TEMPO Interaktif, Lima - Bekas komandan angkatan bersenjata Ollanta Humala mengaku memenangkan pemilihan Presiden Peru, Ahad, 5 Juni 2011.
Penghitungan kotak suara masih menyisahkan tiga perempat lagi, namun Humala telah menunjukkan tanda-tanda kemenangan tipis dari saingan dekat pimpinan partai sayap kanan, Keiko Fujimori.
Pemimpin sayap kiri itu unggul di beberapa kawasan miskin dan pedesaan. Dari hasil penghitungan sementara, Humala meraih 50,1 persen suara atau unggul 20 ribu suara dari putri bekas pemimpin Peru, Alberto Fujimori, yang kini mendekam dalam penjara karena tuduhan korupsi.
Perhitungan tiga lembaga survei dan penghitungan cepat menunjukkan Humala memenangkan pemilihan presiden. Meski demikian, para pengamat mengatakan masih terlalu dini untuk menyatakan Humala memenangkan pemilihan ini.
"Dari hasil hitungan cepat, informasi yang masuk menunjukkan kita memenangkan pemilihan presiden," ujar Humala kepada para pendukungnya yang berkumpul di sebuah hotel di ibu kota Lima, Ahad malam.
"Kami siap membangun Peru untuk semua orang," tambahnya.

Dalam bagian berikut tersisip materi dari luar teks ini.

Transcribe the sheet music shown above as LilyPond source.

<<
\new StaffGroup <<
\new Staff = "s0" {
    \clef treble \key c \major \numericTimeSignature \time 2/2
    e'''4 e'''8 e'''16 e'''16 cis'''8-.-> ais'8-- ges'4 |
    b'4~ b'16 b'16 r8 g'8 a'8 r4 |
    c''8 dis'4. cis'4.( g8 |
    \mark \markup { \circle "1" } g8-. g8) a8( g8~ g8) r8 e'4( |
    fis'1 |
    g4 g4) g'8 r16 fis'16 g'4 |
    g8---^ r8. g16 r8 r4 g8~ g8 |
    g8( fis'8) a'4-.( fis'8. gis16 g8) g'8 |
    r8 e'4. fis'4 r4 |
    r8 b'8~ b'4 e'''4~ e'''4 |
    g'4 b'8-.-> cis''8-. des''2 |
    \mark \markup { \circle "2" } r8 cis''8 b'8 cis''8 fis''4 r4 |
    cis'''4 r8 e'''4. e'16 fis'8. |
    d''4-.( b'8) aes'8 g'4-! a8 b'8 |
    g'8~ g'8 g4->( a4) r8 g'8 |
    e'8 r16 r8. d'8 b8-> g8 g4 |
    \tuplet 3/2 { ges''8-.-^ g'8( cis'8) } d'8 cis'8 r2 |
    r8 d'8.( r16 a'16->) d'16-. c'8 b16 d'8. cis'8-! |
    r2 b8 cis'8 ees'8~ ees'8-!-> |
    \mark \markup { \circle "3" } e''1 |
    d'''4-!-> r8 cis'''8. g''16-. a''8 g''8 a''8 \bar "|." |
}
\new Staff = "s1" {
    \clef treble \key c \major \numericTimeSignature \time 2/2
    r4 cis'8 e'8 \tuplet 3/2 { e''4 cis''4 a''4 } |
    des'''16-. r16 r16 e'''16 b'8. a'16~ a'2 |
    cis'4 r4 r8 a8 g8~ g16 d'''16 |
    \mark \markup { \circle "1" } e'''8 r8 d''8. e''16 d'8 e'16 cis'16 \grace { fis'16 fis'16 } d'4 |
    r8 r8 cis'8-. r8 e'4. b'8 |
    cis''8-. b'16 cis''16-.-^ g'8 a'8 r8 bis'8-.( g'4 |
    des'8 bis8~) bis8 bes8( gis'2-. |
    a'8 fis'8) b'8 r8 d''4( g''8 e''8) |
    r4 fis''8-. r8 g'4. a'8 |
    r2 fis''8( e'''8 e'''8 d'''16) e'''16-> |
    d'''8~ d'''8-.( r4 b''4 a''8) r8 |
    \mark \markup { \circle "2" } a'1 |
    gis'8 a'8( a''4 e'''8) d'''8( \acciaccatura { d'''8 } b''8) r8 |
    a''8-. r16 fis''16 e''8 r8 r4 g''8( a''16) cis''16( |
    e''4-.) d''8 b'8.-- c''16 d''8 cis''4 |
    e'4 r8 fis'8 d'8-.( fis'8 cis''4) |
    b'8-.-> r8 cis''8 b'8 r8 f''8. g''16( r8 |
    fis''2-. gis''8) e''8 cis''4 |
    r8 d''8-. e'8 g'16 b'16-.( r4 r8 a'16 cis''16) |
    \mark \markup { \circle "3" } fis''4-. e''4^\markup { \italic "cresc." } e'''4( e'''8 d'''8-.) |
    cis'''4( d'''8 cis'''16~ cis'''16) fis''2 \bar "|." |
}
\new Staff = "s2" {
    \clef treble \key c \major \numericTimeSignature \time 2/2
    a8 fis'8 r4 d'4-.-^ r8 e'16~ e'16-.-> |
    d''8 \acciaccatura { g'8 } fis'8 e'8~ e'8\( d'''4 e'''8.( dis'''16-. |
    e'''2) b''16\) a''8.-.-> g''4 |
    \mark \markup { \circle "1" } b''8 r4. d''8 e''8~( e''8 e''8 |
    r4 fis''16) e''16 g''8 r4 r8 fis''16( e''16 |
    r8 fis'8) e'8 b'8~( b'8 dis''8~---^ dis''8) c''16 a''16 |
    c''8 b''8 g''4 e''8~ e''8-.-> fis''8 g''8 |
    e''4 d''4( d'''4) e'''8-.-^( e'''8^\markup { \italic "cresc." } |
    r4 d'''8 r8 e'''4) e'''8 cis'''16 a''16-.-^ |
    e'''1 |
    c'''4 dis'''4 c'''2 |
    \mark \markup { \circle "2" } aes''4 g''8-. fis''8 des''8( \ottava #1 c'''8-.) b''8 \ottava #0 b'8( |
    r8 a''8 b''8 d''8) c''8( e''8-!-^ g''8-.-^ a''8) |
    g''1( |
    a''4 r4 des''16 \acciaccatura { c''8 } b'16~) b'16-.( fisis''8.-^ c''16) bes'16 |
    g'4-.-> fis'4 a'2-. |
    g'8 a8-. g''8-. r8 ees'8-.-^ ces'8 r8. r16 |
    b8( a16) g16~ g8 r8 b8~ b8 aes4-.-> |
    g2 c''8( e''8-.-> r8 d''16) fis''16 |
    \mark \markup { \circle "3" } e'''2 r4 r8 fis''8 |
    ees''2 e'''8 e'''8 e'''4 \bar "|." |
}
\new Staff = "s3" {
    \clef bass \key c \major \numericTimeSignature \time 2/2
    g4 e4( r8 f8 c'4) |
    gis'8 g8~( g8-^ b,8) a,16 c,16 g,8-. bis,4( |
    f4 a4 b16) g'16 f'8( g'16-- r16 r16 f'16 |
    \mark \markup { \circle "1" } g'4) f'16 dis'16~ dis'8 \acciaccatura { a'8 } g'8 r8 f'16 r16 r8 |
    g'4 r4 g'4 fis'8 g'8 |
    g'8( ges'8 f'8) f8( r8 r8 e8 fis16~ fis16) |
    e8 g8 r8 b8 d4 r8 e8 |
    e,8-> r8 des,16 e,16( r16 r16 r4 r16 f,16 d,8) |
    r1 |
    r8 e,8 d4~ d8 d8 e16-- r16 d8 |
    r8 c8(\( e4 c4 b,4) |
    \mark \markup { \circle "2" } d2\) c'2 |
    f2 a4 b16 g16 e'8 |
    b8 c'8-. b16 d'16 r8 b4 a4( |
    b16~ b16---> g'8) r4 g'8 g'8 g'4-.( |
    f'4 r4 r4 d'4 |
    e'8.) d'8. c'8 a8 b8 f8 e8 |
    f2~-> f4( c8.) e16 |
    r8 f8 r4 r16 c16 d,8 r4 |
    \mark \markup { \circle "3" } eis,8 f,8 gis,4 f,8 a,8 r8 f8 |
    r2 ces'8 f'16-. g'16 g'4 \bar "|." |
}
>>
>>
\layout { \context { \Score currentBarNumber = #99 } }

Kemenangan sementara ini tak pelak disambut suka cita 5000 penyokongnya dengan mengibar-kibarkan kain warna merah dan putih, bendera Peru, serta spanduk warna-warni di ibu kota Lima. Beberapa di antaranya menari-nari kegirangan seraya meneriakkan yel-yel "Humala Presiden, mampus Fujimori!"
Spanduk besar nampak di mana-mana bertuliskan, "Lupakan Fujimori!", "Tak Ada Lagi Fujimori!"
Kendati Komisi Pemilihan Umum belum menetapkan hasil akhir pemilihan, pesta kemenangan pendukung Humala tak hanya digelar di ibu kota negara, melainkan juga di hampir seluruh pelosok Peru. Bahkan, pesta kemenangan itu sempat menimbulkan insiden pembakaran patung Fujimori.
Peru merupakan negara eksportir mineral nomor wahid di dunia. Pertumbuhan ekonomi negeri di Amerika Latin ini sangat cepat dalam beberapa dekade, namun sebagian rakyat Peru masih hidup di bawah garis kemiskinan.
Humala, dalam kampanye pemilihan presiden, mengusung isu soal ekonomi. Dia berjanji negara akan mengontrol seluruh sumber ekonomi meskipun hal tersebut membuat investor asing ketar-ketir.
Isu nasionalisasi ekonomi ternyata sangat menarik rakyat Peru yang hidup papa. Salah satunya adalah Dominque Pedrex, seorang karyawan restoran di sebuah hotel. Pria 48 tahun itu dikenal sebagai antikapitalis, namun cukup moderat. Dia pernah mencalonkan dalam pemilihan presiden 2006 namun terjungkal.
"Bagi Ollanta, tak ada kaya atau miskin, tua atau muda, kami semua setara," kata Dominque Pedrex, 30 tahun, karyawan restoran.
"Atasanku tak akan memaksakan lagi aku harus bekerja 12 jam sehari. Akan ada keadilan bagiku dan ini yang dibutuhkan oleh kaum miskin," ujarnya.